Semuanya gratis, tapi fasilitas seadanya," kata Tonny.
Meski
sering kedatangan rombongan pelajar dan mahasiswa dalam program magang atau
praktik kerja lapangan (PKL), Rumah Dokumenter belum memiliki sistem kelas
reguler. "Dulu pernah buka kelas ide, kelas kreatif, teknik kamera, editing,
dan lain-lain. Tapi masih belum nemu format yang tepat karena masih penjajakan,
mengingat film dokumenter belum populer. Tapi ada arah ke sana," kata
Tonny.
Hingga
kini Rumah Dokumenter masih setia bertahan pada perannya sebagai teman berbagi
untuk para calon sineas muda dalam menumbuhkan ide menjadi cerita yang menarik lantas
mengemasnya dalam karya film dokumenter. "Jadi semacam sharing
partner. Magang di sini harus jadi karya, bukan cuma latihan kerja. Kalau soal
teknis kan bisa dipelajari siapapun dengan mudah di internet," kata Tonny.
Setelah
selesai membuat karya film dokumenter, para pelajar atau mahasiswa itu
diwajibkan mengadakan screening film
di Rumah Dokumenter. "Mereka saya minta mengundang teman
sebanyak-banyaknya. Setelah itu silakan dipresentasikan lalu didiskusikan. Biar
pada berani bicara mengutarakan pendapat atau gagasan. Saya hanya menonton
saja," kata Tonny.
Beberapa
bulan lalu, ada satu mahasiswi dari Institut Seni Indonesia Denpasar Bali yang
mondok di Rumah Dokumenter selama dua bulan untuk membuat karya tentang
pengalamannya mengunjungi dan beribadah di sejumlah pura di Klaten. "Karyanya
menarik. Dia menemukan banyak perbedaan dalam peribadatan di pura di Klaten dan
di Bali. Film itu untuk tugas PKL,” kata Tonny.
Dengan
menempatkan Rumah Dokumenter sebagai teman berbagi, Tonny tidak pernah
menganjurkan para binaannya membuat karya dengan mengikuti patokan standar
kualitas produksi Rumah Dokumenter. Namun, Tonny selalu berpesan kepada
binaannya untuk membuat karya yang berbeda, mengangkat tema yang jarang
disentuh, tapi tetap mengandung muatan universal.
“Saya
tidak mengarahkan, misalnya, harus begini alur ceritanya atau bagaimana cara
mengambil gambarnya. Karena itu karya mereka. Banyak yang ke sini hanya demi
memenuhi tugas studi.

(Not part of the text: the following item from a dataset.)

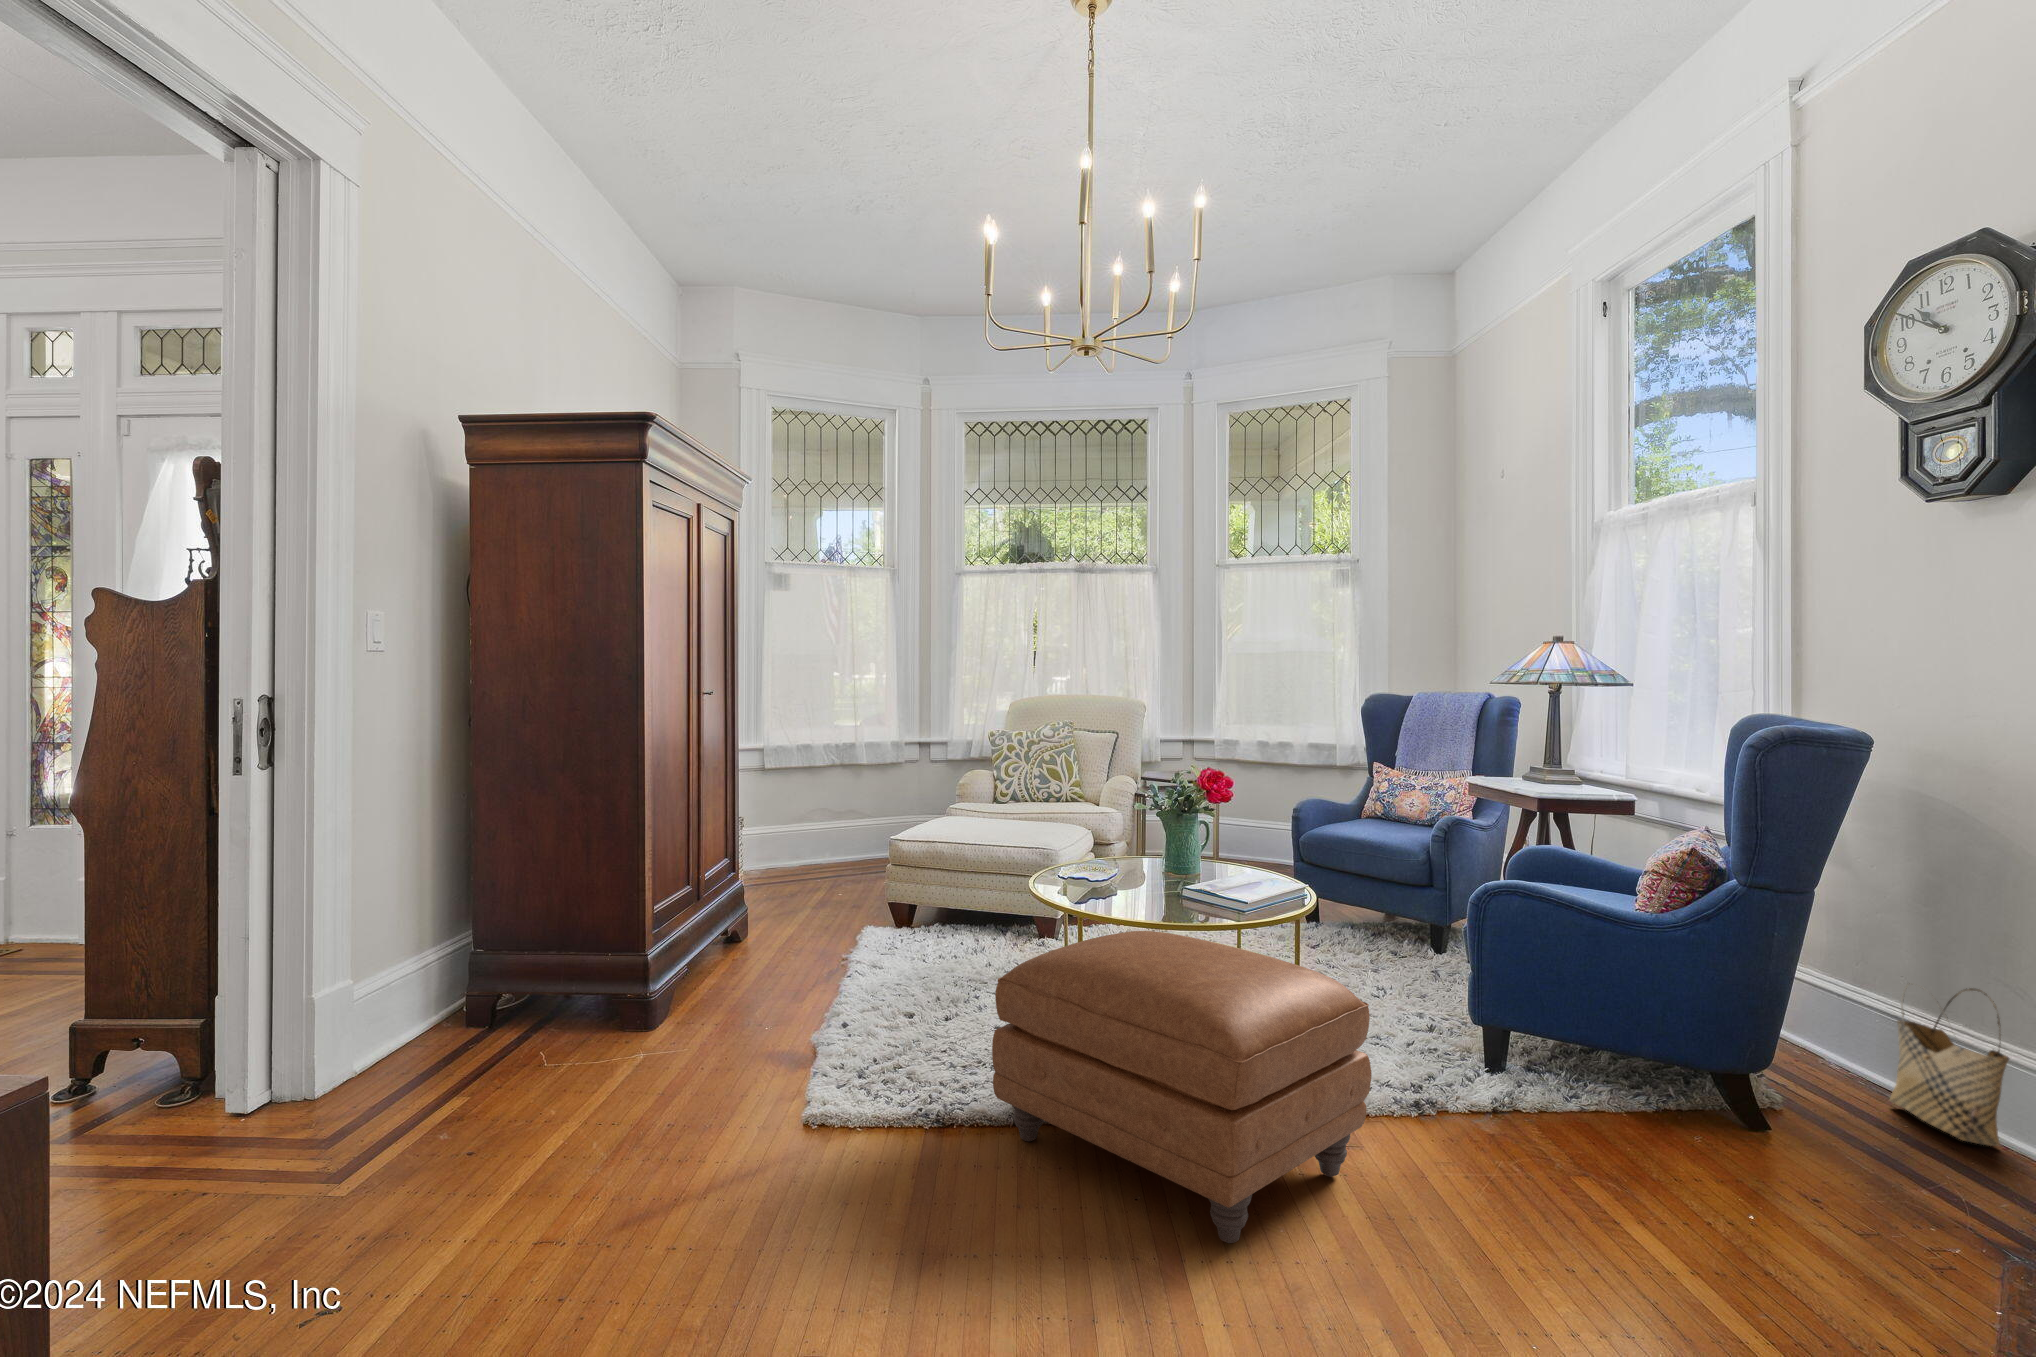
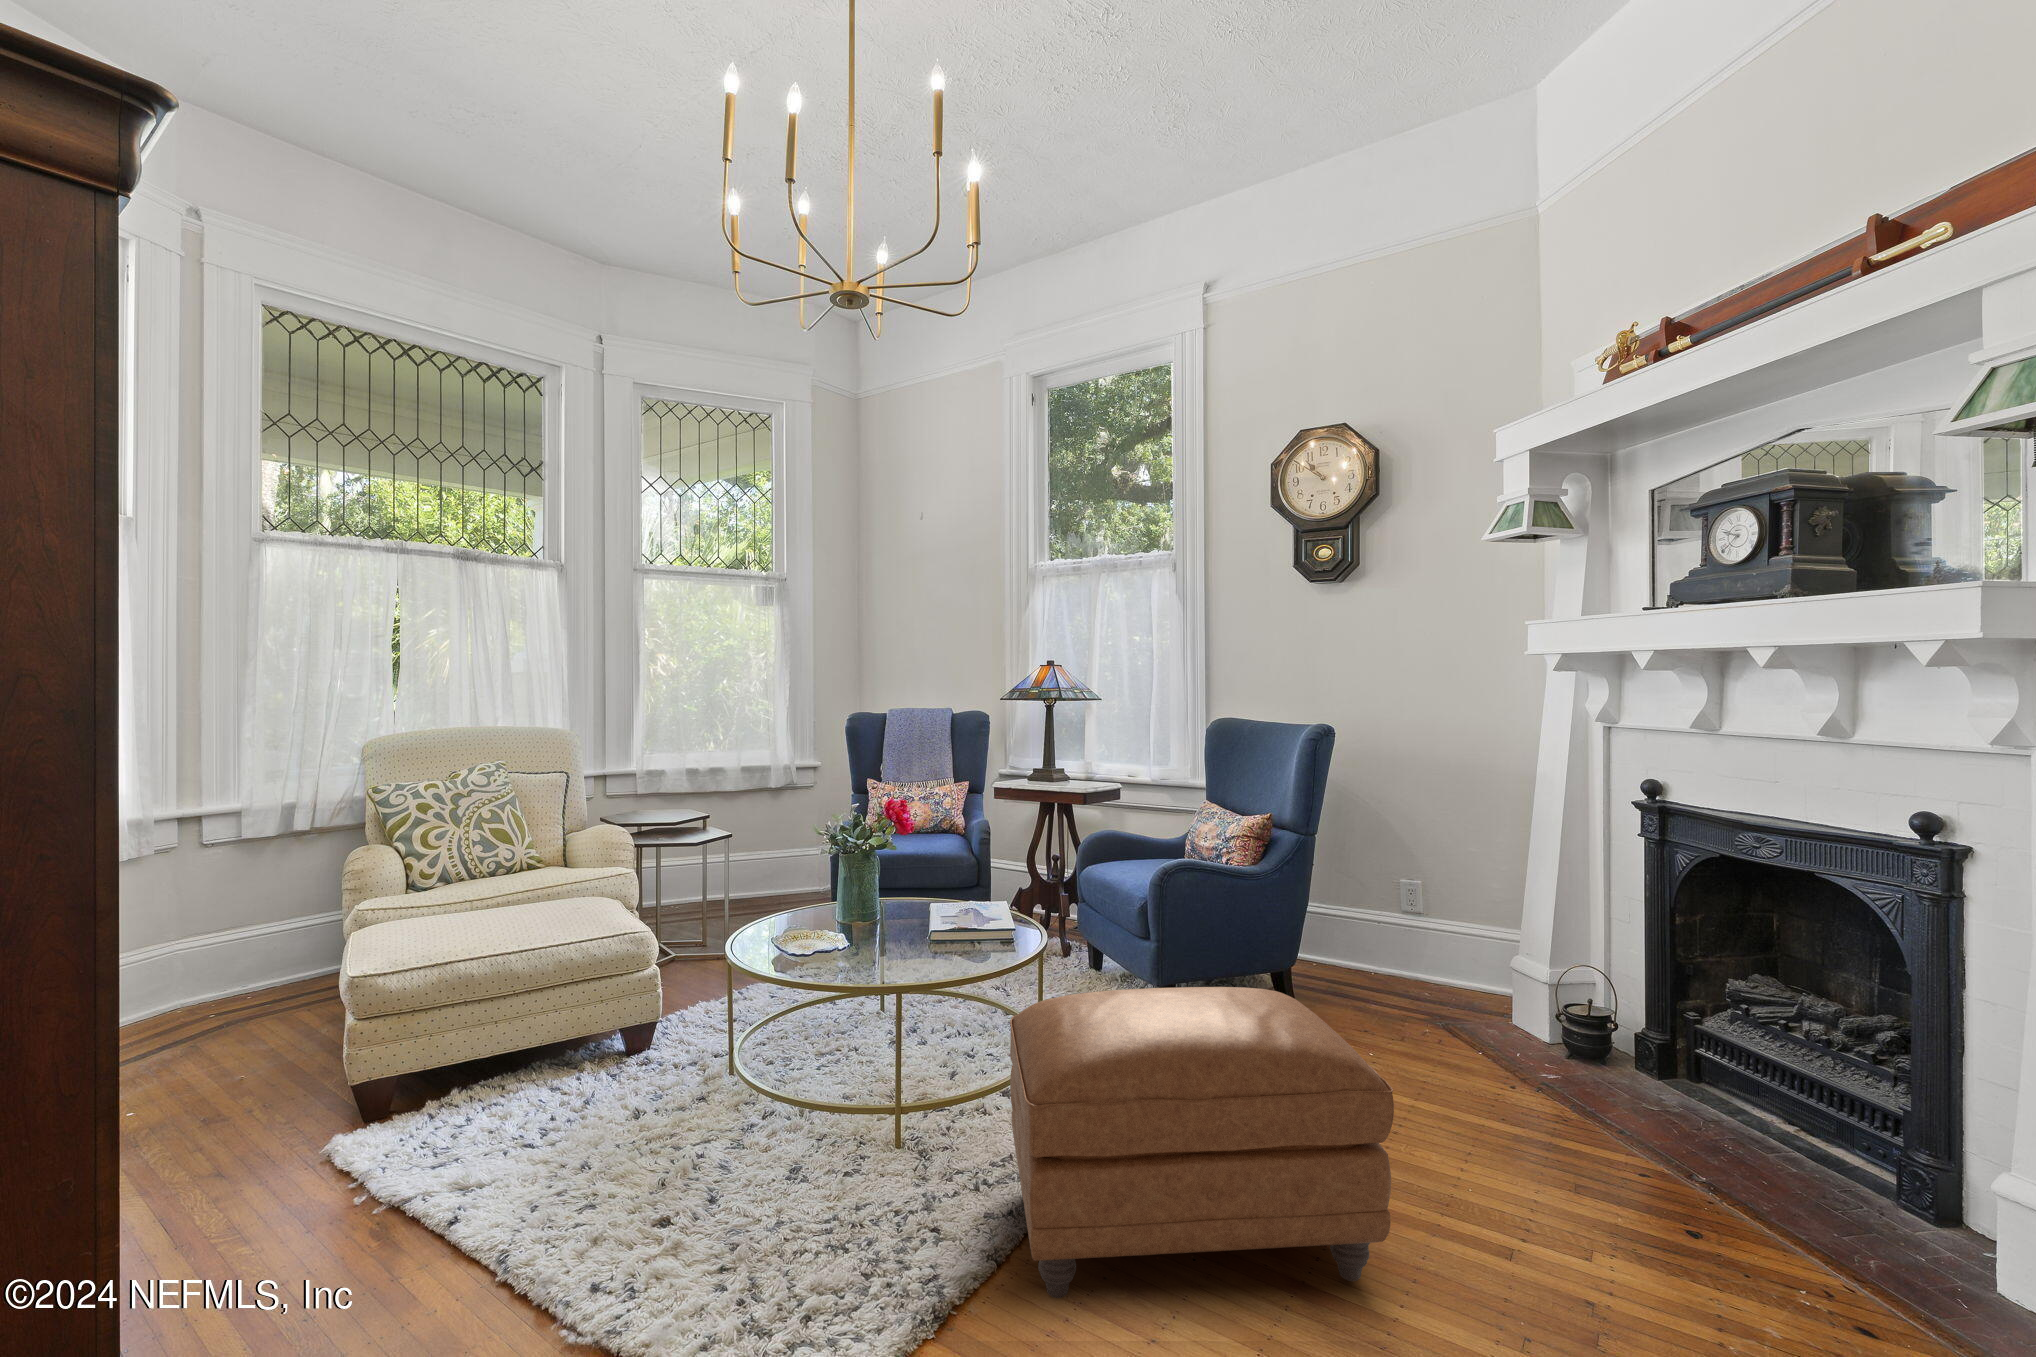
woven basket: present [1890,983,2009,1146] -> none [1361,894,1431,994]

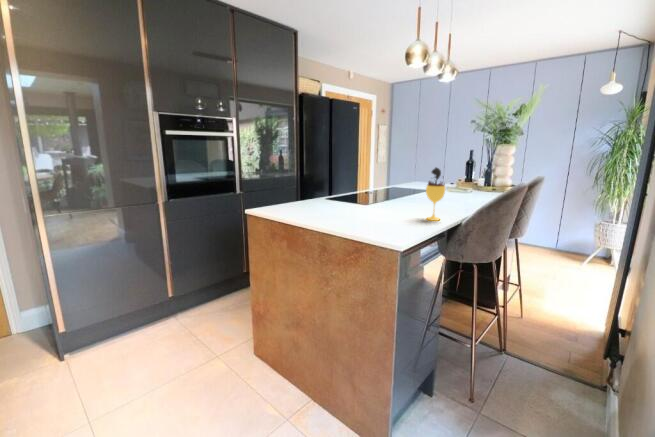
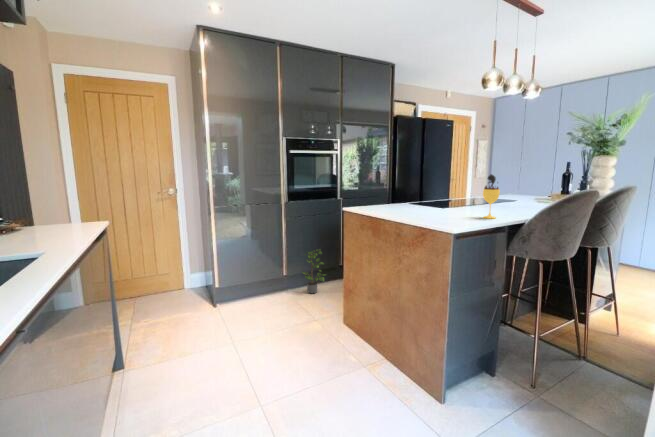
potted plant: none [196,254,231,311] -> present [302,249,326,293]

Tapi ada juga yang punya talenta di film dokumenter dan
masih sering konsultasi ke sini,” kata Tonny.
Demi
menjaga kesinambungan Rumah Dokumenter di sela kesibukannya sebagai pembuat
film, juri, kurator, pemateri, dan lain-lain, Tonny membuat grup WhatsApp bagi
para binannya sebagai ajang berbagi. “Di grup WhatsApp itu saya sering sharing agenda-agenda seputar film
dokumenter hingga informasi tentang festival di luar negeri. Kalau tertarik ya
silakan ikut,” kata Tonny.
*
Rumah
Dokumenter awalnya adalah sebuah komunitas pelaku film dokumenter yang
digawangi Tonny, Heru Mataya, Dani Cupluk, beserta sejumlah praktisi dan
akademisi dari Solo Raya dan DIY. Mereka mengusung misi mempopulerkan genre
film dokumenter khususnya di Solo Raya.
Sejak
didirikan pada 2002, Rumah Dokumenter memiliki kegiatan screening film dokumenter reguler dengan lokasi berpindah-pindah di
lingkup Kota Solo. Tiap bulan, para anggota Rumah Dokumenter mengumpulkan karya
film dokumenter untuk dikurasi sesuai tema tertentu yang berbeda-beda.
Selain
rutin memutar film-film dokumenter, Rumah Dokumenter juga sering menggelar
diskusi dengan menghadirkan para pembuat film sebagai pembicara. “Dulu dananya bantingan (patungan) karena tanpa
sponsor,” kata Tonny.
Seiring
berjalannya waktu, kegiatan screening film reguler itu berangsur mengendur
karena para pegiat Rumah Dokumenter mulai sibuk dengan prioritas masing-masing.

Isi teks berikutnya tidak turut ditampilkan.